Text to read:
[start]

Chungnam Asan FC
- Full name: Chungnam Asan Football Club
- Founded: 2020; 6 years ago
- Ground: Yi Sun-sin Stadium
- Capacity: 19,283
- Owner(s): Asan and South Chungcheong Province Government
- Chairman: Oh Se-hyun (Mayor of Asan)
- Manager: André
- League: K League 2
- 2025: K League 2, 9th of 14
- Website: www.asanfc.com
| Home colours | Away colours |

= Chungnam Asan FC =

Chungnam Asan FC (충남 아산 FC) is a South Korean football club based in Asan that competes in the K League 2, the second tier of the South Korean football league system. They play their home games at Yi Sun-sin Stadium.

==History==
In November 2019, it was announced that Asan Mugunghwa, the police football club in which the South Korean footballers served their two-year military duty, would be transformed into a civil football club, where non-South Korean foreign footballers would also be able to play. The club's new name, Chungnam Asan FC, along with a new crest, was officially revealed on 27 December 2019.

[end]

Short problem 1: State how many lines in the records below contain the string "height". Reply with the number only.

Provided entries:
[start]

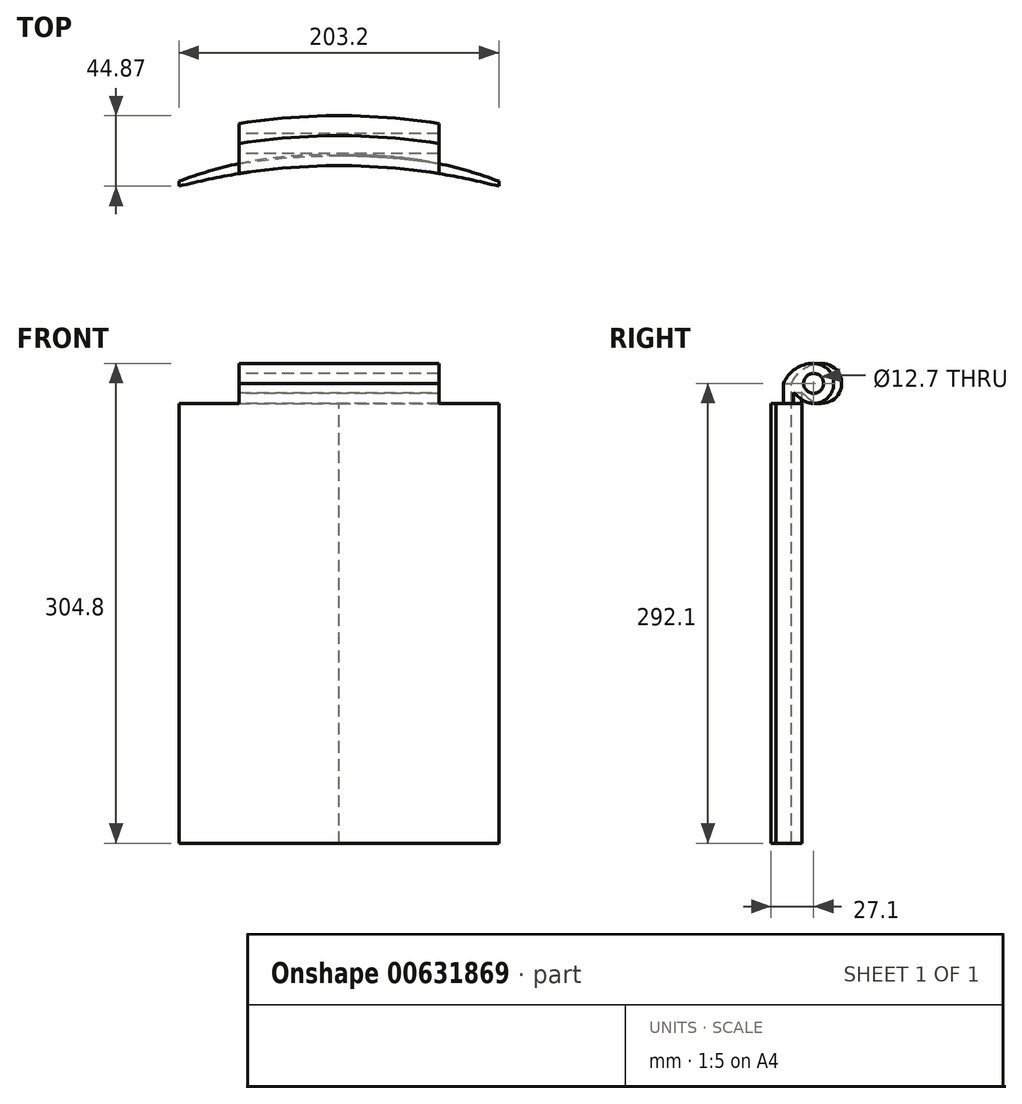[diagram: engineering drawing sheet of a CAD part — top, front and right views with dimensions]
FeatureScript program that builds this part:
annotation { "Feature Type Name" : "Feature", "Feature Type Description" : "" }
export const myFeature = defineFeature(function(context is Context, id is Id, definition is map)
    precondition{}
    {
        {
            var Q0;
            Q0=qCreatedBy(makeId("Top.planeOp"),FACE);
            var sketch = newSketch(context, id + "F0", { "sketchPlane" : qUnion([Q0])});
            skLineSegment(sketch, "E0", {"start": v(0, 0) * mm, "end": v(0, 25.4) * mm});
            skArc(sketch, "E1", {"start": v(63.5, -5.08) * mm, "mid": v(0, 0) * mm, "end": v(-63.5, -5.08) * mm});
            skLineSegment(sketch, "E2", {"start": v(0, 25.4) * mm, "end": v(-63.5, 25.4) * mm});
            skLineSegment(sketch, "E3", {"start": v(0, 25.4) * mm, "end": v(63.5, 25.4) * mm});
            skLineSegment(sketch, "E4", {"start": v(63.5, 25.4) * mm, "end": v(63.5, -5.08) * mm});
            skLineSegment(sketch, "E5", {"start": v(-63.5, 25.4) * mm, "end": v(-63.5, -5.08) * mm});
            skPoint(sketch, "E6.start.orphan", {"position": v(-139.7, 0) * mm});
            skPoint(sketch, "E7.start.orphan", {"position": v(139.7, 0) * mm});
            skSolve(sketch);
        }
        {
            var Q0;
            Q0=qCreatedBy(makeId("Right.planeOp"),FACE);
            cPlane(context, id + "F1", {"entities" : qUnion([Q0]), "cplaneType" : CPlaneType.OFFSET, "offset" : 63.5 * mm, "oppositeDirection" : true, "width" : 152.4 * mm, "height" : 152.4 * mm});
        }
        {
            var Q0;
            Q0=qCreatedBy(id+"F1.planeOp",FACE);
            var sketch = newSketch(context, id + "F2", { "sketchPlane" : qUnion([Q0])});
            skArc(sketch, "E8", {"start": v(4.23, -9.47) * mm, "mid": v(24.56, -4.53) * mm, "end": v(12.7, 12.7) * mm});
            skPoint(sketch, "E9.endSnap0", {"position": v(6.35, 0) * mm});
            skLineSegment(sketch, "E10", {"start": v(0, -5.68) * mm, "end": v(4.23, -9.47) * mm});
            skLineSegment(sketch, "E11", {"start": v(-6.35, 0) * mm, "end": v(-6.35, -12.7) * mm});
            skLineSegment(sketch, "E12", {"start": v(0, -12.7) * mm, "end": v(0, -5.68) * mm});
            skPoint(sketch, "E9.start.orphan", {"position": v(25.4, 0) * mm});
            skPoint(sketch, "E13.trimOffspring.start.orphan", {"position": v(0, 0) * mm});
            skLineSegment(sketch, "E14", {"start": v(0, -12.7) * mm, "end": v(-6.35, -12.7) * mm});
            skPoint(sketch, "E15.end.orphan", {"position": v(0, -25.4) * mm});
            skPoint(sketch, "E16.orphan", {"position": v(-6.35, -25.4) * mm});
            skArc(sketch, "E17", {"start": v(12.7, 12.7) * mm, "mid": v(1.22, 9.29) * mm, "end": v(-6.35, 0) * mm});
            skSolve(sketch);
        }
        {
            var Q0;
            Q0 = qSketchRegion(id + "F2", true);
            var Q1;
            Q1=sQuery(id+"F0.wireOp",EDGE,"E1");
            sweep(context, id + "F3", {"profiles" : qUnion([Q0]), "path" : qUnion([Q1]), "keepProfileOrientation" : true});
        }
        {
            var Q0;
            Q0=qCreatedBy(makeId("Right.planeOp"),FACE);
            cPlane(context, id + "F4", {"entities" : qUnion([Q0]), "cplaneType" : CPlaneType.OFFSET, "offset" : 63.5 * mm, "width" : 152.4 * mm, "height" : 152.4 * mm});
        }
        {
            var Q0;
            Q0=qCreatedBy(id+"F4.planeOp",FACE);
            var sketch = newSketch(context, id + "F5", { "sketchPlane" : qUnion([Q0])});
            skCircle(sketch, "E18", {"center": v(0, 0) * mm, "radius": 50.3 * mm});
            skSolve(sketch);
        }
        {
            var Q0;
            Q0 = qSketchRegion(id + "F5", true);
            extrude(context, id + "F6", {"entities" : qUnion([Q0]), "operationType" : NewBodyOperationType.REMOVE, "depth" : 25.4 * mm, "offsetDistance" : 25.4 * mm});
        }
        {
            var Q0;
            Q0=makeQuery(id+"F3.opSweep","CAP_FACE",FACE,{"disambiguationData":[OSD([sQuery(id+"F0.wireOp",VERTEX,"E1.end"),sQuery(id+"F2.wireOp",EDGE,"E8"),sQuery(id+"F2.wireOp",EDGE,"E10"),sQuery(id+"F2.wireOp",EDGE,"E11"),sQuery(id+"F2.wireOp",EDGE,"E12"),sQuery(id+"F2.wireOp",EDGE,"E14"),sQuery(id+"F2.wireOp",EDGE,"TbiANnX9-tqTe-qDmA-Iu70-x5uAycqzRGhP")])],"isStart":true});
            var sketch = newSketch(context, id + "F7", { "sketchPlane" : qUnion([Q0])});
            skCircle(sketch, "E19", {"center": v(-12.7, 0) * mm, "radius": 6.35 * mm});
            skSolve(sketch);
        }
        {
            var Q0;
            Q0 = qSketchRegion(id + "F7", true);
            extrude(context, id + "F8", {"entities" : qUnion([Q0]), "operationType" : NewBodyOperationType.REMOVE, "oppositeDirection" : true, "depth" : 127 * mm, "offsetDistance" : 25.4 * mm});
        }
        {
            var Q0;
            Q0=makeQuery(id+"F3.opSweep","SWEPT_FACE",FACE,{"disambiguationData":[OSD([sQuery(id+"F0.wireOp",EDGE,"E1"),sQuery(id+"F2.wireOp",EDGE,"E14")])]});
            var sketch = newSketch(context, id + "F9", { "sketchPlane" : qUnion([Q0])});
            skLineSegment(sketch, "E20", {"start": v(-101.6, 11.23) * mm, "end": v(-101.6, 14.04) * mm});
            skLineSegment(sketch, "E21", {"start": v(101.6, 11.23) * mm, "end": v(101.6, 14.4) * mm});
            skArc(sketch, "E22", {"start": v(-101.6, 14.4) * mm, "mid": v(-51.22, 4.57) * mm, "end": v(0, 1.28) * mm});
            skArc(sketch, "E23", {"start": v(0, 1.28) * mm, "mid": v(51.22, 4.57) * mm, "end": v(101.6, 14.4) * mm});
            skLineSegment(sketch, "E24", {"start": v(-101.6, 14.4) * mm, "end": v(-101.6, 11.23) * mm});
            skArc(sketch, "E25", {"start": v(0, -5.07) * mm, "mid": v(51.65, -2.2) * mm, "end": v(101.6, 11.23) * mm});
            skArc(sketch, "E26", {"start": v(-101.6, 11.23) * mm, "mid": v(-51.65, -2.2) * mm, "end": v(0, -5.07) * mm});
            skPoint(sketch, "E27.orphan", {"position": v(-101.6, 0) * mm});
            skPoint(sketch, "E28.orphan", {"position": v(101.6, 0) * mm});
            skSolve(sketch);
        }
        {
            var Q0;
            Q0 = qSketchRegion(id + "F9", true);
            extrude(context, id + "F10", {"entities" : qUnion([Q0]), "operationType" : NewBodyOperationType.ADD, "depth" : 279.4 * mm, "offsetDistance" : 25.4 * mm});
        }
    });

[end]

Short problem 2: According to the football club text, on what date were the club's new name and crest officially revealed?

Right answer 1: 2

Right answer 2: 27 December 2019